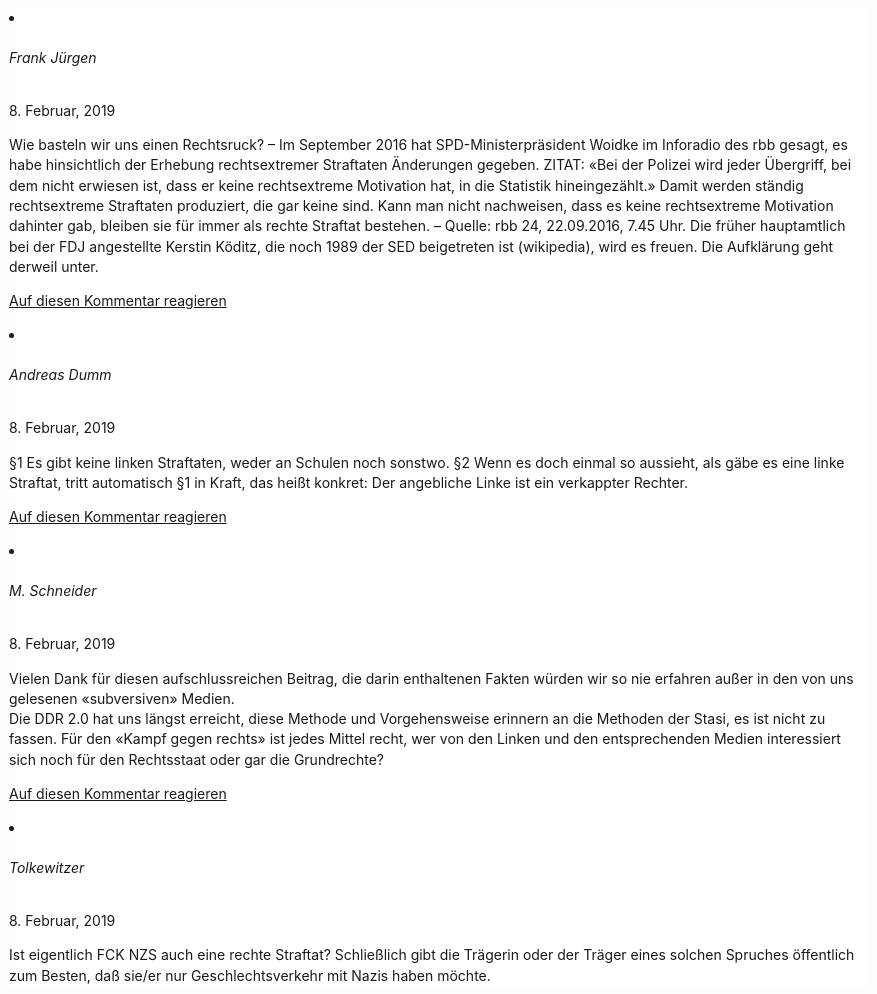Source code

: 
</li>
<li class="comment odd alt thread-odd thread-alt depth-1 clearfix" id="li-comment-8474">
<h6 class="author">Frank Jürgen</h6> <span class="date">8. Februar, 2019</span>



Wie basteln wir uns einen Rechtsruck? &#8211; Im September 2016 hat SPD-Ministerpräsident Woidke im Inforadio des rbb gesagt, es habe hinsichtlich der Erhebung rechtsextremer Straftaten Änderungen gegeben. ZITAT: «Bei der Polizei wird jeder Übergriff, bei dem nicht erwiesen ist, dass er keine rechtsextreme Motivation hat, in die Statistik hineingezählt.» Damit werden ständig rechtsextreme Straftaten produziert, die gar keine sind. Kann man nicht nachweisen, dass es keine rechtsextreme Motivation dahinter gab, bleiben sie für immer als rechte Straftat bestehen. – Quelle: rbb 24, 22.09.2016, 7.45 Uhr. Die früher hauptamtlich bei der FDJ angestellte Kerstin Köditz, die noch 1989 der SED beigetreten ist (wikipedia), wird es freuen. Die Aufklärung geht derweil unter.

<a rel="nofollow" class="comment-reply-link" href="#comment-8474" data-commentid="8474" data-postid="8284" data-belowelement="comment-8474" data-respondelement="respond" data-replyto="Antworte auf Frank Jürgen" aria-label="Antworte auf Frank Jürgen">Auf diesen Kommentar reagieren</a> 


</li>
<li class="comment even thread-even depth-1 clearfix" id="li-comment-8477">
<h6 class="author">Andreas Dumm</h6> <span class="date">8. Februar, 2019</span>



§1 Es gibt keine linken Straftaten, weder an Schulen noch sonstwo. §2 Wenn es doch einmal so aussieht, als gäbe es eine linke Straftat, tritt automatisch §1 in Kraft, das heißt konkret: Der angebliche Linke ist ein verkappter Rechter.

<a rel="nofollow" class="comment-reply-link" href="#comment-8477" data-commentid="8477" data-postid="8284" data-belowelement="comment-8477" data-respondelement="respond" data-replyto="Antworte auf Andreas Dumm" aria-label="Antworte auf Andreas Dumm">Auf diesen Kommentar reagieren</a> 


</li>
<li class="comment odd alt thread-odd thread-alt depth-1 clearfix" id="li-comment-8480">
<h6 class="author">M. Schneider</h6> <span class="date">8. Februar, 2019</span>



Vielen Dank für diesen aufschlussreichen Beitrag, die darin enthaltenen Fakten würden wir so nie erfahren außer in den von uns gelesenen «subversiven» Medien.<br>
Die DDR 2.0 hat uns längst erreicht, diese Methode und Vorgehensweise erinnern an die Methoden der Stasi, es ist nicht zu fassen. Für den «Kampf gegen rechts» ist jedes Mittel recht, wer von den Linken und den entsprechenden Medien interessiert sich noch für den Rechtsstaat oder gar die Grundrechte?

<a rel="nofollow" class="comment-reply-link" href="#comment-8480" data-commentid="8480" data-postid="8284" data-belowelement="comment-8480" data-respondelement="respond" data-replyto="Antworte auf M. Schneider" aria-label="Antworte auf M. Schneider">Auf diesen Kommentar reagieren</a> 


</li>
<li class="comment even thread-even depth-1 clearfix" id="li-comment-8483">
<h6 class="author">Tolkewitzer</h6> <span class="date">8. Februar, 2019</span>



Ist eigentlich FCK NZS auch eine rechte Straftat? Schließlich gibt die Trägerin oder der Träger eines solchen Spruches öffentlich zum Besten, daß sie/er nur Geschlechtsverkehr mit Nazis haben möchte.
▬▬▬▬▬▬
Select every line of the listing above that contains the word "gibt", and copy each of those lines in full.

§1 Es gibt keine linken Straftaten, weder an Schulen noch sonstwo. §2 Wenn es doch einmal so aussieht, als gäbe es eine linke Straftat, tritt automatisch §1 in Kraft, das heißt konkret: Der angebliche Linke ist ein verkappter Rechter.
Ist eigentlich FCK NZS auch eine rechte Straftat? Schließlich gibt die Trägerin oder der Träger eines solchen Spruches öffentlich zum Besten, daß sie/er nur Geschlechtsverkehr mit Nazis haben möchte.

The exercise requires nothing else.